By Nelson Belen, Contributing Reporter
RIO DE JANEIRO, BRAZIL – Against seemingly all odds, including political instability, a deep recession, and the tragic death of one of the Paralympic athletes on the event’s penultimate day, last night (September 18th) at Maracanã Stadium, the Rio 2016 Paralympics came to a successful conclusion with a spectacular celebration of Brazilian music and dance featuring the biggest performers that the country has to offer.
“Mission accomplished…Brazilians never give up!” Rio 2016 President, Carlos Arthur Nuzman exclaimed during the ceremony. Nuzman’s proclamation signaled a far cry from where things stood just several weeks earlier when Paralympic officials were fearing the event’s very existence due to lack of ticket sales.
But, all of that was a distant memory as the 78,000 fans and over four thousand para-athletes crammed into Maracanã for the close of not just the Paralympics, but the entire Rio 2016 experience which began, seemingly ages ago, with the Olympic opening ceremony on August 5th.

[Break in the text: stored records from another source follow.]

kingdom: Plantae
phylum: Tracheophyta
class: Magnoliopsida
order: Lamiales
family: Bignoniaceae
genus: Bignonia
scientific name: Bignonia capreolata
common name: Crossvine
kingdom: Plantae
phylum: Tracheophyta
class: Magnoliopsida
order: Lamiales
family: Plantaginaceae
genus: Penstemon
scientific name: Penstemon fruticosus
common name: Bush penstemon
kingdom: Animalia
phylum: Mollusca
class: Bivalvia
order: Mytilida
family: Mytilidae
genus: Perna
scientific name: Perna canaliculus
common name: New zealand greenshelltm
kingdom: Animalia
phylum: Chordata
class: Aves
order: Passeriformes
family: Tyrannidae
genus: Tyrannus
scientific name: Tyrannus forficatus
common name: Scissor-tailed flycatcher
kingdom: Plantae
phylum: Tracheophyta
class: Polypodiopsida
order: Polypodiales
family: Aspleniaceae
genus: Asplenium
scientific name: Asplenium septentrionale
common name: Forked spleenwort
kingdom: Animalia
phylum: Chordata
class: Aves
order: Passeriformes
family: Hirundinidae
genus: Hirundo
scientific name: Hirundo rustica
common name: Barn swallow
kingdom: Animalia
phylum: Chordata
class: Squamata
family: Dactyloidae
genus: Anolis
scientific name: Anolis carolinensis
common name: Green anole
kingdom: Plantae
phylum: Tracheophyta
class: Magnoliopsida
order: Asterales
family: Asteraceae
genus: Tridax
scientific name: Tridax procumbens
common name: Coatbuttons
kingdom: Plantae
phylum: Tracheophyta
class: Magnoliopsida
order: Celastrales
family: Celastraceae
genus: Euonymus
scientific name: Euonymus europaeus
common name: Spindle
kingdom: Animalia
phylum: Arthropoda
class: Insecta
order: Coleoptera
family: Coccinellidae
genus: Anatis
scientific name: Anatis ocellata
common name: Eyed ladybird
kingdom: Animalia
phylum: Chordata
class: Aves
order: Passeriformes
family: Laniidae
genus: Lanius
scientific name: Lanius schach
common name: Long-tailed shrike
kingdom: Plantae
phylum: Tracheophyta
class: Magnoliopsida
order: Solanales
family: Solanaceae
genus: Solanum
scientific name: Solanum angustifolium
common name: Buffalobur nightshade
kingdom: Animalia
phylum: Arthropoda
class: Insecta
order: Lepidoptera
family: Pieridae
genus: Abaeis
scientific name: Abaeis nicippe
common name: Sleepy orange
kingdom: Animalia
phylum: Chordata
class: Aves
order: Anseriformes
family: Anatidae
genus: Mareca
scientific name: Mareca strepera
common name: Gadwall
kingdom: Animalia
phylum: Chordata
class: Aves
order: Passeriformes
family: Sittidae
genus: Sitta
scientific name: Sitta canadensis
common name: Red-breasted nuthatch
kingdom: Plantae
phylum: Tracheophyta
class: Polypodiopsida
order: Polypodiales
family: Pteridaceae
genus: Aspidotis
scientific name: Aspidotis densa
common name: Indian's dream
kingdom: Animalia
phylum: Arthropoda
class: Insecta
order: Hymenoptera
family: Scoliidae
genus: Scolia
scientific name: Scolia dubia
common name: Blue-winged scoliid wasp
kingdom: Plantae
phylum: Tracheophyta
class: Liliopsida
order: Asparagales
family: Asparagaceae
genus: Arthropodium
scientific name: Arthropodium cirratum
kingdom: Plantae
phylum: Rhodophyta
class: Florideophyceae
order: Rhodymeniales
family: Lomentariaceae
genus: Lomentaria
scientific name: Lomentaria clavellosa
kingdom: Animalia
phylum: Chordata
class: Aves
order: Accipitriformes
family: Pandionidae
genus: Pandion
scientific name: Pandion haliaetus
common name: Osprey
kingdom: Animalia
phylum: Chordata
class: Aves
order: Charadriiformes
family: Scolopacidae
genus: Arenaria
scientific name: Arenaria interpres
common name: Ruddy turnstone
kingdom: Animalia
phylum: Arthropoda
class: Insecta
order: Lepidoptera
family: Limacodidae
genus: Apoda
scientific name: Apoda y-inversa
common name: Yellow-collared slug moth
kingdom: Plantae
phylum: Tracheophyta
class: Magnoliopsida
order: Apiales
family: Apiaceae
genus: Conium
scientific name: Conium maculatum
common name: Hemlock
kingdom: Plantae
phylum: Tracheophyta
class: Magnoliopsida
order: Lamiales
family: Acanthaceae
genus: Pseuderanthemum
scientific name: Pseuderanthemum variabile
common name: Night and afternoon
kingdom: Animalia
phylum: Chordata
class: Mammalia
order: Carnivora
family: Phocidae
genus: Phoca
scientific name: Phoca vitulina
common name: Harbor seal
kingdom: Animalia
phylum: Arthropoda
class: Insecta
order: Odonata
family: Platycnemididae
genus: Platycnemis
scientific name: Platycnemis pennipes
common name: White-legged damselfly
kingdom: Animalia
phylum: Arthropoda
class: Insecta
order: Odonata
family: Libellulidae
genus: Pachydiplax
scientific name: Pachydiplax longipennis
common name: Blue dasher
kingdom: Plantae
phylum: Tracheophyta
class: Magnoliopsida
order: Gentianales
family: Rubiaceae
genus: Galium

The ceremony kicked off with Brazilian tenor, Saulo Lucas, who was born completely blind, singing a breathtaking rendition of the Brazilian national anthem amidst a backdrop of visual effects and lighting creating various constellations.
Next, rather than the traditional parade of nations like the opening ceremony eleven days earlier, last night, one representative from each of the 160 countries participating in the Rio Paralympics brought out their flag.
Special awards were then presented to U.S. wheelchair athlete, Tatyana McFadden, who won four golds at the Rio 2016 Paralympics, her fourth Paralympics, and Syrian swimmer Ibrahim Al Hussein, who had his right leg amputated in 2013 after being injured by a bomb, and competed in this year’s Games in the 50m and 100m freestyle S10. McFadden and Hussein were given The Whang Youn Dai Award for their outstanding achievements and exemplifying the Paralympic values.
A tribute to the 15,000 Rio 2016 volunteers was followed by the handover to the next host city, Tokyo. Rio Mayor Eduardo Paes handed the Paralympic flag to International Paralympic Committee president Sir Philip Craven, who then handed it to Tokyo governor, Yuriko Koike.
Sir Craven then took to the stage along with Rio 2016 president, Carlos Nuzman. “We inspired fans all over the world…The best fans on the planet are Cariocas – they are Brazilian!” said Nuzman proudly.
The celebration turned momentarily somber as Sir Craven then led a moment of silence in tribute to Iranian cyclist Bahman Golbarnezhad who suffered a fatal bike crash while competing on Saturday, September 17th.
The somber tone gave way to cheers as Sir Craven announced that he was awarding Rio de Janeiro the Paralympic Order award, the highest award the body can bestow. “You defied expectations and turned ill found pity into pride, you are now heroes and role models for sports fans around the world,” exclaimed Sir Craven. “You should all be proud.”
The cavalcade of Brazilian pop stars who performed during the celebration included Nação Zumbi, Vanessa da Mata, Céu, Saulo Fernandes, Dream Team do Passinho, Nego do Borel, Gaby Amarantos, and maybe the biggest of them all, Ivete Sangalo, who closed out the celebration in spectacular fashion.
With the Paralympics concluded, the final medal tally had China sitting atop the medals table with 239 medals, including 107 golds. Great Britain was next with 147 medals and 64 golds.
The Ukraine just edged ahead of the U.S. for third place with 117 medals and 41 golds against the U.S.’s 115 medals and forty golds.
Host nation Brazil finished eighth in the medal table with 72 medals and fourteen golds.